On Move In and Move Out Days

Packing Tips:

  • Pack fragile items with clothes, towels, bed linens, or newspaper (recycle when you are done) instead of packing peanuts or Styrofoam, which are harmful to the environment.
  • Pack items in suitcases, reusable bags, or plastic storage containers. Make use of items you plan to keep in your room. 
  • If you do need cardboard boxes, look for used ones first.

Move In Recycling:
We provide roll off dumpsters near your hall for disposing of cardboard boxes and packaging, please look for the signs or ask your Resident Assistant.

Move Out:
Ditch the dumpster and don’t throw out perfectly good stuff just because you don’t want to pack it! Make sure to participate in our Leave Green Donation program. During spring Reading Week, you will find bins located in the lobby of your building for the donation of gently used items, including clothes, books, furniture, and non-perishable foods. 

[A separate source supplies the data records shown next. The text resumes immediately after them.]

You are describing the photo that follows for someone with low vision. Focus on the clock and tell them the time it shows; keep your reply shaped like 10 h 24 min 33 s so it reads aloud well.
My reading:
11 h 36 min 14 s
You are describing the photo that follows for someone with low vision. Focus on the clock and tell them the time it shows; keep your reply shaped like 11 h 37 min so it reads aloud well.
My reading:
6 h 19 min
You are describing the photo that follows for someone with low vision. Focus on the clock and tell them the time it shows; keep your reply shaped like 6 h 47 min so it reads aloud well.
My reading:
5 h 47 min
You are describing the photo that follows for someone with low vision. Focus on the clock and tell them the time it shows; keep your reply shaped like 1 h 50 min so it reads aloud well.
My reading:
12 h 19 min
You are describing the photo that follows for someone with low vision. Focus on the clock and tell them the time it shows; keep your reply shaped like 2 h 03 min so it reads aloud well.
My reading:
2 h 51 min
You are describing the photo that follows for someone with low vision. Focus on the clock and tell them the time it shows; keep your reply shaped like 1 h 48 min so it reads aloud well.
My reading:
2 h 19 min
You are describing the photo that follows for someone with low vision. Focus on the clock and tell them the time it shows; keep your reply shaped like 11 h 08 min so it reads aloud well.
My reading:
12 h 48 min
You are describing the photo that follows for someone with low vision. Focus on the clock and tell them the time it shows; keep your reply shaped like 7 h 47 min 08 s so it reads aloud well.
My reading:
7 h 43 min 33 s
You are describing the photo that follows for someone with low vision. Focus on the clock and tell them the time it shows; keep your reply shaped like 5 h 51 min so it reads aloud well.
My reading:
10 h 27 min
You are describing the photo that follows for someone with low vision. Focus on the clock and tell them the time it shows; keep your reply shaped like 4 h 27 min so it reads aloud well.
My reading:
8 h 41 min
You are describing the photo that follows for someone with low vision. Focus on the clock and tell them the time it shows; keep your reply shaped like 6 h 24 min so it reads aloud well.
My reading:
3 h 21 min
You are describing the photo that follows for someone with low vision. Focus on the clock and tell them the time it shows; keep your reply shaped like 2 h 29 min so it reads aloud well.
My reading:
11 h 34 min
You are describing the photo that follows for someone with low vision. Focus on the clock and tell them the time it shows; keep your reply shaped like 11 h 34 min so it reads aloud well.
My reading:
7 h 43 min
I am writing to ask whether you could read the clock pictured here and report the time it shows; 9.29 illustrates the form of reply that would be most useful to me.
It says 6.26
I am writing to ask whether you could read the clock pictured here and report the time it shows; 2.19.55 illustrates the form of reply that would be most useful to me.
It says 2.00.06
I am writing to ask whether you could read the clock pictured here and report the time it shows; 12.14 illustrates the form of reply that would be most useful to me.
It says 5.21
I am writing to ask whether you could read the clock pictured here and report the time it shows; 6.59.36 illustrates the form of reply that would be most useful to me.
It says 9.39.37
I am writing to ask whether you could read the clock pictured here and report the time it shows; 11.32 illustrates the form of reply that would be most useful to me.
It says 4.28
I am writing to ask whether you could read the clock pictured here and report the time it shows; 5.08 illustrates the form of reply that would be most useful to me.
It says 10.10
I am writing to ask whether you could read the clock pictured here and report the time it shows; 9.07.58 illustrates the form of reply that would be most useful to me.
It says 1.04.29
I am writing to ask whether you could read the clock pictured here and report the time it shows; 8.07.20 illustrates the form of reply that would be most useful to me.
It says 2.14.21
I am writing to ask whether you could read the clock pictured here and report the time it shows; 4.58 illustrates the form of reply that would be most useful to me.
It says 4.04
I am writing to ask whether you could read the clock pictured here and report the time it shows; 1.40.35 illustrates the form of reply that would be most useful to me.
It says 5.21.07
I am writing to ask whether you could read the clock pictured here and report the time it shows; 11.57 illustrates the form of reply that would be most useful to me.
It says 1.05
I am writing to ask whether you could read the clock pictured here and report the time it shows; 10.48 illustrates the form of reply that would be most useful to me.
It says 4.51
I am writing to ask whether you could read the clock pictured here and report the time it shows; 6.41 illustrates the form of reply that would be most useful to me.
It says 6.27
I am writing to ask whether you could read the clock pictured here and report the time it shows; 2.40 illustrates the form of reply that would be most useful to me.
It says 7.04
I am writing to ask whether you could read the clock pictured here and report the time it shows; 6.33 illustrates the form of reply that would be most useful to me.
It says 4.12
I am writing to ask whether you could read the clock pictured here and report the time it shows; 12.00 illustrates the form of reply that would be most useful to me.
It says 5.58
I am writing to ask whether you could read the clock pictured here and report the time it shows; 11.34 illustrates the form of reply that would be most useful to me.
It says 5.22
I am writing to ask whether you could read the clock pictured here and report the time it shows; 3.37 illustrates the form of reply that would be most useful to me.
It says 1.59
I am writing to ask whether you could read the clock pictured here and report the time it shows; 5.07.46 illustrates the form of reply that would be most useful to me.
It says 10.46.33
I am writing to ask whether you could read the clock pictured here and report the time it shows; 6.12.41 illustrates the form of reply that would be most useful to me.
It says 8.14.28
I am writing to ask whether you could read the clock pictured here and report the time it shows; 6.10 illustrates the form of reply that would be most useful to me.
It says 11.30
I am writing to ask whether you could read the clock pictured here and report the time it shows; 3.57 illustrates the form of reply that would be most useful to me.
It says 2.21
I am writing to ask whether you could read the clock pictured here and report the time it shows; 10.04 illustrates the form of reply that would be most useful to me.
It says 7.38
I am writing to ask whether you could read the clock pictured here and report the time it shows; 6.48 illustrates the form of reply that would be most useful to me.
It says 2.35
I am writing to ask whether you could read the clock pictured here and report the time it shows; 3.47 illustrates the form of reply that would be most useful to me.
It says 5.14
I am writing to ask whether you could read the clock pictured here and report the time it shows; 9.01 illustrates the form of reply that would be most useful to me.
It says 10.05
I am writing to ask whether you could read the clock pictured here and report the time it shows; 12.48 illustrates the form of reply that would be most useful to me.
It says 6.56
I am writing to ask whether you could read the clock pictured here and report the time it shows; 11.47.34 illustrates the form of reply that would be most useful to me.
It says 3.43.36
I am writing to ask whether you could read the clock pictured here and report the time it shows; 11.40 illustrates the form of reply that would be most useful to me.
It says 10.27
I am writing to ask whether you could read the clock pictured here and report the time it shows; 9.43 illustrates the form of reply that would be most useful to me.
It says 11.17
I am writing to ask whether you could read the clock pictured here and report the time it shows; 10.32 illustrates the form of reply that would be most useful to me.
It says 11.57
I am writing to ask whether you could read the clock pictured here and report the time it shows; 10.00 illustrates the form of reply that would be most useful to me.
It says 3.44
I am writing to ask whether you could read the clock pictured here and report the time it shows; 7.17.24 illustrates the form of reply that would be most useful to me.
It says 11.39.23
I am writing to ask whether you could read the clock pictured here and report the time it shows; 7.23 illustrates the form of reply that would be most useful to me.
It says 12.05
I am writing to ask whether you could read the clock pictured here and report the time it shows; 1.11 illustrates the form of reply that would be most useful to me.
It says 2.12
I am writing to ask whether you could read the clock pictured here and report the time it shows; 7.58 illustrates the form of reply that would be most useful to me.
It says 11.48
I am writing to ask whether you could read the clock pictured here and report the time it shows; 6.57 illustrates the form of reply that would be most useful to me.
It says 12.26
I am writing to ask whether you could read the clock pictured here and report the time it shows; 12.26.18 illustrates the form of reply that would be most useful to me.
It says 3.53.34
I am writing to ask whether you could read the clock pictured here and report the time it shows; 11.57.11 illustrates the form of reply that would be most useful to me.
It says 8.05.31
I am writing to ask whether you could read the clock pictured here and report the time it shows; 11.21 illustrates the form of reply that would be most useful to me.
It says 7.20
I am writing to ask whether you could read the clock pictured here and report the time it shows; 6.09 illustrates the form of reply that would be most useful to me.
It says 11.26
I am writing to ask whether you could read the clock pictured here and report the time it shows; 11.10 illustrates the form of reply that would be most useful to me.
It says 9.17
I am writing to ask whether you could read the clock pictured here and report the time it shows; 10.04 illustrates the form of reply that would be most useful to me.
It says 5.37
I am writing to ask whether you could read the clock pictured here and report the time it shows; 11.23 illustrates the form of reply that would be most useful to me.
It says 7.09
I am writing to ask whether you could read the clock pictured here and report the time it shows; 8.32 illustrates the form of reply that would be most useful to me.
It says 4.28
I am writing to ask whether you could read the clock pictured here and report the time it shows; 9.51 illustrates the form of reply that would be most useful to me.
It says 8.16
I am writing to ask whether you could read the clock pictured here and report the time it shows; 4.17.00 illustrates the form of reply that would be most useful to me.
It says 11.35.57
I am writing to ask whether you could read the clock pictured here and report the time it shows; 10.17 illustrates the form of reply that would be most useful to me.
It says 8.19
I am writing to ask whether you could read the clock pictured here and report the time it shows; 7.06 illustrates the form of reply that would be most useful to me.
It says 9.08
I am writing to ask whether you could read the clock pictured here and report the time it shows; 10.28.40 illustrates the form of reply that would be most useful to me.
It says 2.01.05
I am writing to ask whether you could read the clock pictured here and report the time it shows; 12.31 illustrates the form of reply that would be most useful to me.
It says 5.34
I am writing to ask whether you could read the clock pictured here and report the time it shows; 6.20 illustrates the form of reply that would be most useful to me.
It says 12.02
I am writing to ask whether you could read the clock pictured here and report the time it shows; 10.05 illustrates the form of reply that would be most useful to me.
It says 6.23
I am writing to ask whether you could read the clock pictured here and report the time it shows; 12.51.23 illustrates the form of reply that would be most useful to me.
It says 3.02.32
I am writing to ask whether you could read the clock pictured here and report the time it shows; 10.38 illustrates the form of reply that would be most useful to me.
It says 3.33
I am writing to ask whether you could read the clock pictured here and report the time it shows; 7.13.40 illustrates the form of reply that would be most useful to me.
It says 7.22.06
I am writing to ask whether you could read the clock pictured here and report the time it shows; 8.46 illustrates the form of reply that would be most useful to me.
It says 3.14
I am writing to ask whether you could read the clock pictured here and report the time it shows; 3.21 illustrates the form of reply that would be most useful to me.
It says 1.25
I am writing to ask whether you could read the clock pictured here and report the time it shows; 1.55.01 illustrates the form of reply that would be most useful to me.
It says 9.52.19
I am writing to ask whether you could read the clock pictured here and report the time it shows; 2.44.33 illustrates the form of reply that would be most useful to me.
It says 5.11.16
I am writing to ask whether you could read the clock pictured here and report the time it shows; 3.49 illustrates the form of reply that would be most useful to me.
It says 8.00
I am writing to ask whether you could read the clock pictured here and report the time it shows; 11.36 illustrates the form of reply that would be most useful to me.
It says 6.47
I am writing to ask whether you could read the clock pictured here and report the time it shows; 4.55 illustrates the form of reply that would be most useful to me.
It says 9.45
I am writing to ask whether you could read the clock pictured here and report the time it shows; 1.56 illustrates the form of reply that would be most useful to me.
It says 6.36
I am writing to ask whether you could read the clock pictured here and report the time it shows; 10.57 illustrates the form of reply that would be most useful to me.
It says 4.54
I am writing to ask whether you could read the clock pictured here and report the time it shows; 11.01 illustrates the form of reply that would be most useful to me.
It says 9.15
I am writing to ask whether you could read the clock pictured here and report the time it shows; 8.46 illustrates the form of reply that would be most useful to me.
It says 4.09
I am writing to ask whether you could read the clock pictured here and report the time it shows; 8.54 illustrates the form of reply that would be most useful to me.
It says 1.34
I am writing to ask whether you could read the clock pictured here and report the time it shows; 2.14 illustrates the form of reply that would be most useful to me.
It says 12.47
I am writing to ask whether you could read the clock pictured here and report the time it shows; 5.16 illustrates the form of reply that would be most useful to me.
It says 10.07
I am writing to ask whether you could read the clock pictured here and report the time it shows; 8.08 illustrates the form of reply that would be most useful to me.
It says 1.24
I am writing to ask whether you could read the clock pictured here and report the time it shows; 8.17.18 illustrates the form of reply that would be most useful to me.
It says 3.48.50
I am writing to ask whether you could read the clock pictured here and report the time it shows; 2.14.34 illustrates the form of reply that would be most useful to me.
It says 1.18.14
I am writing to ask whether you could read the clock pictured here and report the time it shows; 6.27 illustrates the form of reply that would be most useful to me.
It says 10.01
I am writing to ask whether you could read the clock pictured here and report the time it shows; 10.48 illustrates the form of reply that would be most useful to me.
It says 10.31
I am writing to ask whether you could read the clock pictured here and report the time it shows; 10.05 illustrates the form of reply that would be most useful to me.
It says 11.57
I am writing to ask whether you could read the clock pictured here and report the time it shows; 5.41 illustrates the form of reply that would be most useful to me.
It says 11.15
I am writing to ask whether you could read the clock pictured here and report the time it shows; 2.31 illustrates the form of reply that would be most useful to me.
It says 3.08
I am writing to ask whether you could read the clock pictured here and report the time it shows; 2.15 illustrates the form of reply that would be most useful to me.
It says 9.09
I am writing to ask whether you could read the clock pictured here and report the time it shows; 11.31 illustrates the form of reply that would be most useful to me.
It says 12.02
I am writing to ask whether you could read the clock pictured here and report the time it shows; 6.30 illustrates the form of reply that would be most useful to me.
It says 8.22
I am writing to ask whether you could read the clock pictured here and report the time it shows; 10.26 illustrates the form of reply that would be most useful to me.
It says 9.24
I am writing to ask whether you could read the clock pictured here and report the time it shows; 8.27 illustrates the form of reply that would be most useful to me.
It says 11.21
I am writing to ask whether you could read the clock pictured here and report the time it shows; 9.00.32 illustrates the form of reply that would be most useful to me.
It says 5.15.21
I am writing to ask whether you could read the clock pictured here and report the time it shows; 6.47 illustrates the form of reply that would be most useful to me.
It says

These donations benefit local agencies, which have included Big Brothers Big Sisters and the Sunshine Rescue Mission. Last year, students donated over 40,000 pounds of items and the program has donated almost 170,000 pounds since it started!

10 Tips For Your Residence Hall Room, Suite, or Apartment
  1. Turn off your room lights, computer, monitor, printer, television, radio, etc. when not being used and when you leave your room. Use a power strip to make it easy to turn everything off at once.
  2. Minimize your purchase and use of disposable glass, plastic and paper containers. Buy and use products in containers that can be reused and/or recycled.
  3. "Green clean" with a reusable washcloth or sponge, not paper towels.
  4. Use the blue bin provided in your room for all your recyclables – METAL, PAPER and PLASTIC. Click here for other recycling questions. You should also have a magnet on your refrigerator for a quick recycling reference.
  5. Glass must be recycled separately.  There are two locations for glass recycling on or near campus.  The southwest corner of parking lot P62B (the “Commuter Lot”) or at the Bus Transfer Station located at 116 West Phoenix Avenue (by Fratelli’s and Pizzicletta).
  6. Avoid paper waste by using the double-sided function on printers and recycling pages until you've printed on both sides or used them for notes and messages. Edit your documents on screen and by using the print preview function rather than printing drafts.
  7. Take shorter showers,ideally five minutes or less. Try getting wet, then turning water off or down while you soap and scrub, before turning water back on (or up) to rinse.
  8. Turn faucets off while you brush your teeth, shave, wash dishes, etc.
  9. Wash full loads of dirty clothes and use cold water to save water and save on energy needed to heat water.  Don’t forget to clean the lint trap in the dryer, too!
  10. Call (928) 52F-IXED (928-523-4933) to report water waste from dripping faucets, showerheads, etc.
  11. Turn off lights as you leave bathrooms, study rooms, lounges,laundry room, etc. Most spaces have at least one light fixture that stays on all the time for safety reasons. 
    5 Tips For When you’re Out and About
    1. Carry a reusable water bottle or mug, and refill it at water fountains, dining locations, and water refill stations across campus.  Doing this will save you money, reduce the amount of plastic entering the waste stream, and reduce energy costs of producing plastic bottles.
    2. Say "no thanks" to paper and plastic bags when you shop.  Carry your books, snacks, reusable mug, reusable silverware, etc. in a backpack or cloth or canvas bag.
    3. Try to avoid products like Styrofoam plates, plastic cups, and plastic silverware.  Stock your room, suite or apartment with reusable dishes, cups and silverware.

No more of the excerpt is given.